Big, scary terms like "recession," "inflation" - and the latest in the hit parade of economic fear - "stagflation," throw intense anxiety into the public heart as harbingers of doom ahead.
For smart investors, though, down times are signals of opportunity, a chance to capitalize on the irrational panic of headline-sensitive chicken-hearts.
Large food companies, producers of consumer staples like alcohol and tobacco, and yield-paying large caps are favorite spots for money managers in times of fear.
"You've got to find companies with real earnings," says Dave Rovelli, managing director of equities trading at Boston-based Canaccord Adams. "You migrate to large caps, safer stocks like Heinz or Proctor & Gamble.
Over the past two days, the notion of stagflation has gained notoriety despite only the faintest of signals that the economy is heading for such a condition. The reference is to simultaneous negative growth and price increases; an unexpected gain Wednesday in the Consumer Price Index heightened fears that stagflation is on the horizon.
But analysts point out that until there's a labor market reaction, then it's highly premature to begin bandying about terms like stagflation, or even recession for that matter.
"This is not by any stretch of the imagination a true, fundamental recession," says Michael Kresh, president of M.D. Kresh Financial Services of Islandia, N.Y. "Until we start seeing massive layoffs or severe wage pressure, these are just talking points, not fundamental realities."
Escalating food prices, brought about by the spike in raw material costs related to the demand for corn-based ethanol, have led to worries of out-of-control inflation.
But consumers continue to pursue essentially normal buying habits.
"People lose sight of the fact that this is psychology," said Quincy Krosby, chief investment strategist at The Hartford. "The ultimate psychology is when you see people starting to horde. "When you see people buying chickens and stuffing them into their freezer because they're afraid that the chickens are going to be more expensive the next time they go to the market, that is the ultimate manifestation."
A Time to Buy
Still, it's undeniable that economic growth has at least slowed, and the CPI numbers are hard to dispute that even core prices, which strip out volatile food and energy prices, are rising.
Investors have reacted to the danger signs in a number of ways. Some have placed long-term bets on the more reliable Wall Street stalwarts, while others have moved to the safety of government bonds.
Commodities, particularly oil, grains and metals like platinum and gold, have drawn intense investor attention despite their risk. Money mangers, though, generally are discouraging such moves for all but the most sophisticated investors.
"We have a much more vibrant market in the commodities," Krosby says. "Commodities have become an asset class in themselves. Because of that, you've got quite a bit of speculation pushing up market prices."
For equities investors, she counsels companies that are capitalizing on consumer demand and dollar weakness, particularly health care and consumer staples.

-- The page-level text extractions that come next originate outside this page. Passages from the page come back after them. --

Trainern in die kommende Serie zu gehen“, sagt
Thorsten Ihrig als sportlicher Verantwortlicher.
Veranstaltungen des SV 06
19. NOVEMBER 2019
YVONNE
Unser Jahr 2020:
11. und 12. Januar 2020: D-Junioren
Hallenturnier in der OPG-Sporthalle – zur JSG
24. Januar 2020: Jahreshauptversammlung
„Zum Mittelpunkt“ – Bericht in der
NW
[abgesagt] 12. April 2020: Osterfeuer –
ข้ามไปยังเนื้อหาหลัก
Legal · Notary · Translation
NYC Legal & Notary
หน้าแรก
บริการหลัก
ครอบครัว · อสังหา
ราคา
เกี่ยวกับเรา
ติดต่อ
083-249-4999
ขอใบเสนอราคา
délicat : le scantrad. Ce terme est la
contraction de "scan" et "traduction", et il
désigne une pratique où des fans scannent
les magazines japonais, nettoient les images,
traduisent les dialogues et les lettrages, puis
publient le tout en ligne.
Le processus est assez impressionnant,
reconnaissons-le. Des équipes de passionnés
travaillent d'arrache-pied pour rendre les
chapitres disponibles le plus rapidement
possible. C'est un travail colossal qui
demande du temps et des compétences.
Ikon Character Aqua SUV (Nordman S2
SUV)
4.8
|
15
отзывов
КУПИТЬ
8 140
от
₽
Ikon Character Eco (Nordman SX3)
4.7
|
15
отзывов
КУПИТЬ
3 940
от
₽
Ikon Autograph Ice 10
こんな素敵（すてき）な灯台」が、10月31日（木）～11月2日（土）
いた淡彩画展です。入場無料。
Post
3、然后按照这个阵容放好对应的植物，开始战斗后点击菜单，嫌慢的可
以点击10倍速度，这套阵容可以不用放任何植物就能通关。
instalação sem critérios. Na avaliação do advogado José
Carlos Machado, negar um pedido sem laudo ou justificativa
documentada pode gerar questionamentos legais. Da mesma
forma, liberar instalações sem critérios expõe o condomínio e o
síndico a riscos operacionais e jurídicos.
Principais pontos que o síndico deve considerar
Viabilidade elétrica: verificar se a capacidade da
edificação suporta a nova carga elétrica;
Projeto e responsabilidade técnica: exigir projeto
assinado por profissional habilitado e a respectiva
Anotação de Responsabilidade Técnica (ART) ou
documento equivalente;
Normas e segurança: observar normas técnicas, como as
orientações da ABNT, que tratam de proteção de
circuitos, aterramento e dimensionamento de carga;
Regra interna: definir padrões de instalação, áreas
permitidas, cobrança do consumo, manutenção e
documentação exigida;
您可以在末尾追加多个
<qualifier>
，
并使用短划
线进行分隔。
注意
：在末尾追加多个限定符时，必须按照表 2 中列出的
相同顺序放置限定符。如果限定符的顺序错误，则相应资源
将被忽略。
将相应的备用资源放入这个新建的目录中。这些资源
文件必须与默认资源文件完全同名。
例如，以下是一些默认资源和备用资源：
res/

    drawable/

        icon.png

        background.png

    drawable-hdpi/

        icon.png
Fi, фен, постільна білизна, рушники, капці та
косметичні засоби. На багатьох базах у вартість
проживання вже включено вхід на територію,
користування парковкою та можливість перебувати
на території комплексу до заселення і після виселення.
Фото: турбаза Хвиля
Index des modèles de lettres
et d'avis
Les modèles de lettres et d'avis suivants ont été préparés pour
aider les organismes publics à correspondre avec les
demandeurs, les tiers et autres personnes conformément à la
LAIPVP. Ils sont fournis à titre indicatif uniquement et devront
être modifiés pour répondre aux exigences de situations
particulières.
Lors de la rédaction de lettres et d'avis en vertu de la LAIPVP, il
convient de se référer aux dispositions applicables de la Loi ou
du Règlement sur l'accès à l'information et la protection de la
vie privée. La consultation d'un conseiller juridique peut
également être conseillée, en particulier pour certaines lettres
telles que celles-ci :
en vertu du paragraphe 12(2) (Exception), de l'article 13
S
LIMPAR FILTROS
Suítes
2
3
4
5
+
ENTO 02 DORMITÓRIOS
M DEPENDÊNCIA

Altria had been a strong performer in the tobacco sector, but recently was removed from the Dow Jones Industrial Average blue chip index. Reynolds American also historically has been a fairly steady dividend-paying stock, though it is 11 percent off its 52-week high. Analysts now are advising bargain hunting in an oversold market.
"You want companies that are selling overseas to companies that are still buying. The weaker dollar is still a strong element in these sales," Krosby says. "As long as global demand remains intact, you're going to see these companies do well."
Kresh is pushing his clients away from cash, after heavily increasing his position over the past 18 months, and back into equities.
"The more people are afraid, the better the opportunities are," he says. "I'm much more concerned when people are ecstatic and happy and think the world is perfect. ... The best time to buy is when there's blood in the streets."